Which lines of the entries below hold the word "posedge"? Report each of them.

(DATASET ENTRIES)

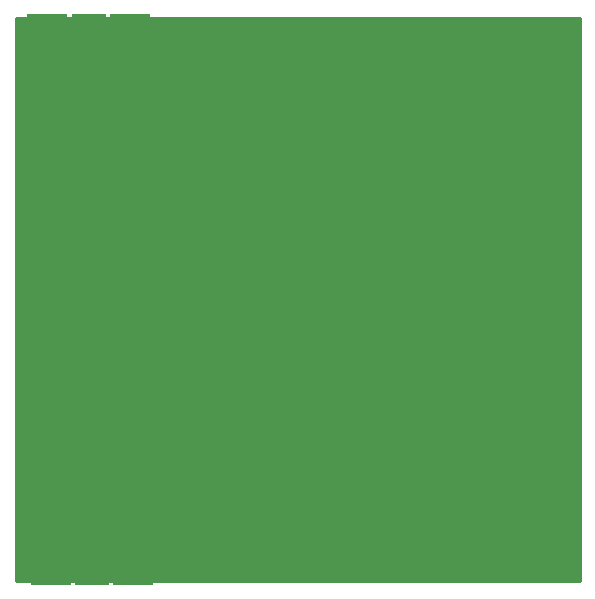
<source format=gbr>
G04 #@! TF.FileFunction,Soldermask,Top*
%FSLAX46Y46*%
G04 Gerber Fmt 4.6, Leading zero omitted, Abs format (unit mm)*
G04 Created by KiCad (PCBNEW (2015-05-16 BZR 5655)-product) date Fri 05 Jun 2015 17:35:23 CEST*
%MOMM*%
G01*
G04 APERTURE LIST*
%ADD10C,0.150000*%
%ADD11R,2.900000X5.400000*%
%ADD12R,3.400000X5.400000*%
%ADD13C,0.254000*%
G04 APERTURE END LIST*
D10*
D11*
X107300000Y-38500000D03*
D12*
X103800000Y-38500000D03*
X110800000Y-38500000D03*
X110800000Y-38500000D03*
X103800000Y-38500000D03*
D11*
X107600000Y-81450000D03*
D12*
X104100000Y-81450000D03*
X111100000Y-81450000D03*
X111100000Y-81450000D03*
X104100000Y-81450000D03*
D13*
G36*
X148873000Y-83873000D02*
X101127000Y-83873000D01*
X101127000Y-36127000D01*
X148873000Y-36127000D01*
X148873000Y-83873000D01*
X148873000Y-83873000D01*
G37*
X148873000Y-83873000D02*
X101127000Y-83873000D01*
X101127000Y-36127000D01*
X148873000Y-36127000D01*
X148873000Y-83873000D01*
M02*

</source>
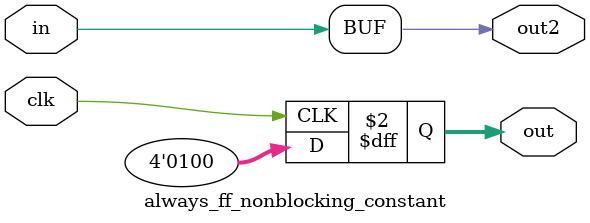
<source format=sv>
module always_ff_nonblocking_constant (input bit clk, input bit in, output bit [3:0] out, output bit out2);
always_ff @(posedge clk)
    out <= 4'd4;
assign out2 = in;
endmodule
</source>
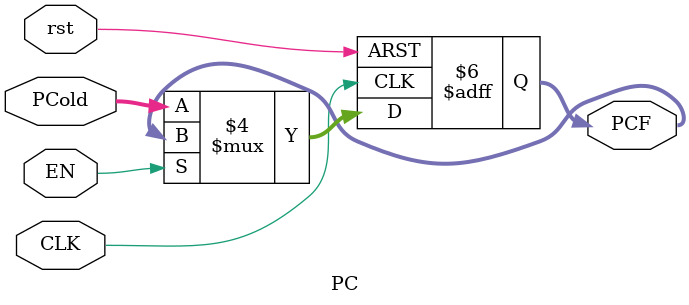
<source format=v>
module PC (
input CLK , EN , rst,
input [31:0] PCold,
output reg [31:0] PCF
);

always @( posedge CLK or negedge rst )
begin
if ( !rst )
PCF <= 32'b0;
else if ( !EN )
PCF <= PCold;
end

endmodule

</source>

(End DATASET ENTRIES)

_WRITTEN RESPONSE_
always_ff @(posedge clk)
always @( posedge CLK or negedge rst )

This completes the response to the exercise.